Configuration
Dataflow settings, triggers, and advanced options
This guide covers the configuration options available when creating or editing a pipeline.
Trigger Options
Fireconduit supports two trigger types that determine when backfill jobs run.
Manual Trigger
With manual triggering, backfill jobs only run when you explicitly start them from the dashboard. This is ideal for:
- One-time data migrations
- On-demand analytics refreshes
- Testing new pipeline configurations
Scheduled Trigger
Scheduled triggers automatically run backfills at regular intervals. When configuring a schedule, you set:
- Start Time: When the first scheduled run should occur
- Interval Value: The number of time units between runs
- Interval Unit: Hours, days, or weeks
For example, you might schedule a backfill to run every 24 hours starting at midnight UTC.

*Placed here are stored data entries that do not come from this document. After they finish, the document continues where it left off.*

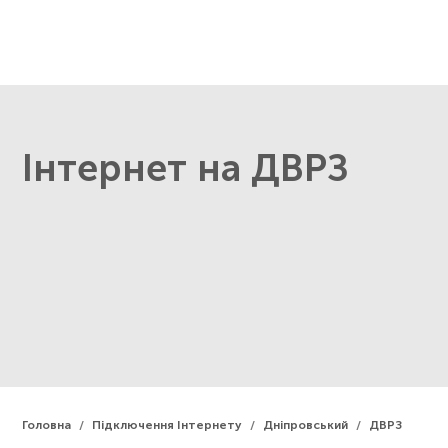
Інтернет на ДВРЗ
Головна
Підключення Інтернету
Дніпровський
ДВРЗ
/
/
/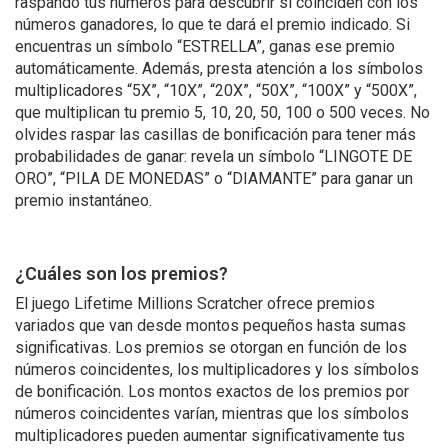
raspando tus números para descubrir si coinciden con los
números ganadores, lo que te dará el premio indicado. Si
encuentras un símbolo “ESTRELLA”, ganas ese premio
automáticamente. Además, presta atención a los símbolos
multiplicadores “5X”, “10X”, “20X”, “50X”, “100X” y “500X”,
que multiplican tu premio 5, 10, 20, 50, 100 o 500 veces. No
olvides raspar las casillas de bonificación para tener más
probabilidades de ganar: revela un símbolo “LINGOTE DE
ORO”, “PILA DE MONEDAS” o “DIAMANTE” para ganar un
premio instantáneo.
¿Cuáles son los premios?
El juego Lifetime Millions Scratcher ofrece premios
variados que van desde montos pequeños hasta sumas
significativas. Los premios se otorgan en función de los
números coincidentes, los multiplicadores y los símbolos
de bonificación. Los montos exactos de los premios por
números coincidentes varían, mientras que los símbolos
multiplicadores pueden aumentar significativamente tus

Scheduled backfills are useful for:
- Keeping BigQuery data up-to-date with Firestore
- Regular analytics data refreshes
- Nightly batch processing workflows
Dataflow Settings
Fireconduit uses Google Cloud Dataflow to execute backfill jobs. You can configure Dataflow settings to optimize performance and cost.
Region
The GCP region where Dataflow jobs run. Choose a region close to your Firestore and BigQuery resources to minimize latency. Common choices include:
us-central1us-east1europe-west1asia-northeast1
Worker Machine Type
The Compute Engine machine type for Dataflow workers. This affects processing speed and cost:
| Machine Type | vCPUs | Memory | Use Case |
|---|---|---|---|
n1-standard-1 | 1 | 3.75 GB | Small collections, cost-sensitive |
n1-standard-2 | 2 | 7.5 GB | Medium collections, balanced |
n1-standard-4 | 4 | 15 GB | Large collections, faster processing |
The default n1-standard-1 works well for most use cases.
Maximum Workers
The maximum number of worker instances Dataflow can scale up to. More workers mean faster processing but higher cost:
- 1-3 workers: Good for small to medium collections (< 1M documents)
- 5-10 workers: Better for large collections (1M+ documents)
- 10+ workers: For very large collections requiring fast processing
Dataflow autoscales based on workload, so setting a higher max doesn’t guarantee higher costs—it just allows the system to scale up when needed.
Best Practices
Start Small
When setting up a new pipeline, start with conservative Dataflow settings (1 max worker, n1-standard-1). Run a test backfill and monitor performance before scaling up.
Match Regions
Keep your Firestore database, BigQuery dataset, and Dataflow region in the same geographic area to minimize data transfer costs and latency.
Consider Schedule Timing
If using scheduled triggers, consider when your data is most stable. Running backfills during off-peak hours can reduce impact on production workloads.
Monitor Costs
Dataflow charges are based on worker time. For large collections, monitor your first few backfills to understand typical costs before committing to frequent schedules.